How we determined felicities as a correct guarantee:
A.1 There must be exist an accepted conventional procedure having a certain conventional effect, that procedure to include the uttering of certain words by certain persons in certain circumstances, and further,
A.2 The particular persons and circumstances in a given case must be appropriate for the invocation of the particular procedure invoked.
B.1 The procedure must be executed by all participants both correctly
B.2 completely
T.1 Where, as often, the procedure is designed for use by person having certain thoughts or feelings, or for the inauguration of certain consequential conduct on the part of any participant, then a person participating in and so invoking the procedure must in fact have those thoughts or feelings, and the participants must intend so to conduct themselves, and further,
T.2 Must actually conduct themselves subsequently.
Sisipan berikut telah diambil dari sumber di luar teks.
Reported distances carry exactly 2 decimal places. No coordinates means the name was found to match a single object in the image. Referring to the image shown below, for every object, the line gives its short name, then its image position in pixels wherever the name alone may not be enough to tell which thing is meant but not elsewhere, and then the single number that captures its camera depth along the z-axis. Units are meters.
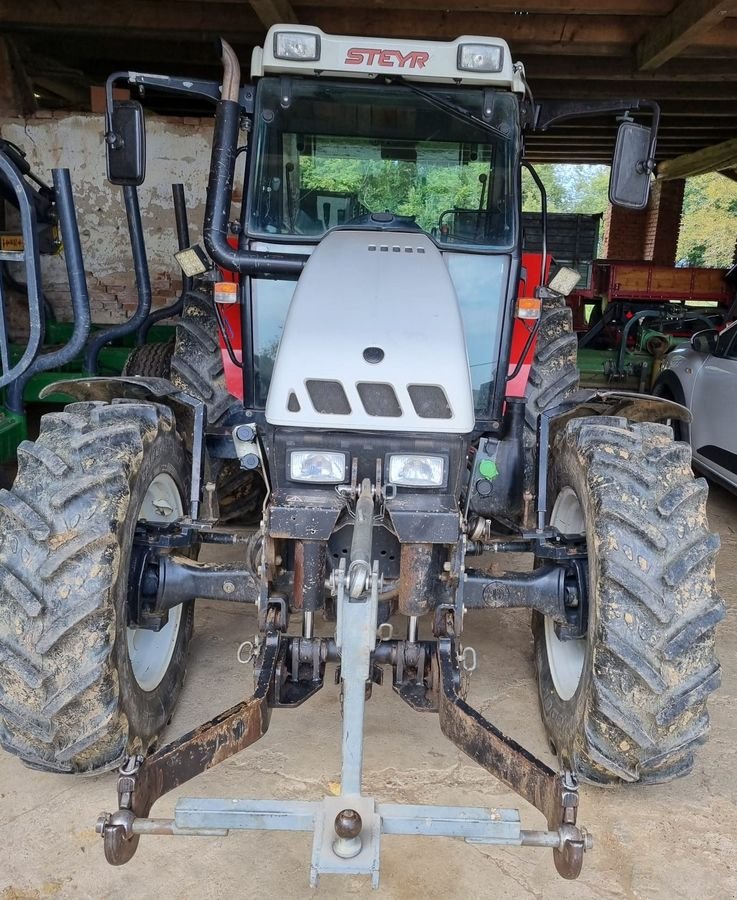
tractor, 2.13
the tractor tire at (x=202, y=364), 3.68
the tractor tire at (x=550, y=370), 3.67
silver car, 5.44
Yang kemudian saya salutkan kemudian adalah bagaimana penerus-penerusnya membuat apa yang dituliskan oleh Austin menjadi semakin mengerucut dan mudah untuk dipahami. Bayangkan saja banyak sekali diksi yang saya rasa, mungkin pada zamannya, diksi-diksi yang dipilih oleh austin pada tulisannya sudah cukup mewakili apa yang umumnya dipahami oleh pemahaman banyak orang. Semisal diksi Null dan Void, unhappy, misfire, dan lain-lain, yang sebenarnya itu merepresentasi kosong, keliru, buntu, dan lain-lain. Maka peran searle dan penerusnya sangat besar menyesuaikan dan memperbaharui istilah-istilah itu menjadi lebih modern dan lebih mudah dimengerti. Mereka benar-benar orang yang serius terhadap bahasa dan fungsinya dalam kehidupan sehari-hari.
That’s how i’m falling in love with pragmatics.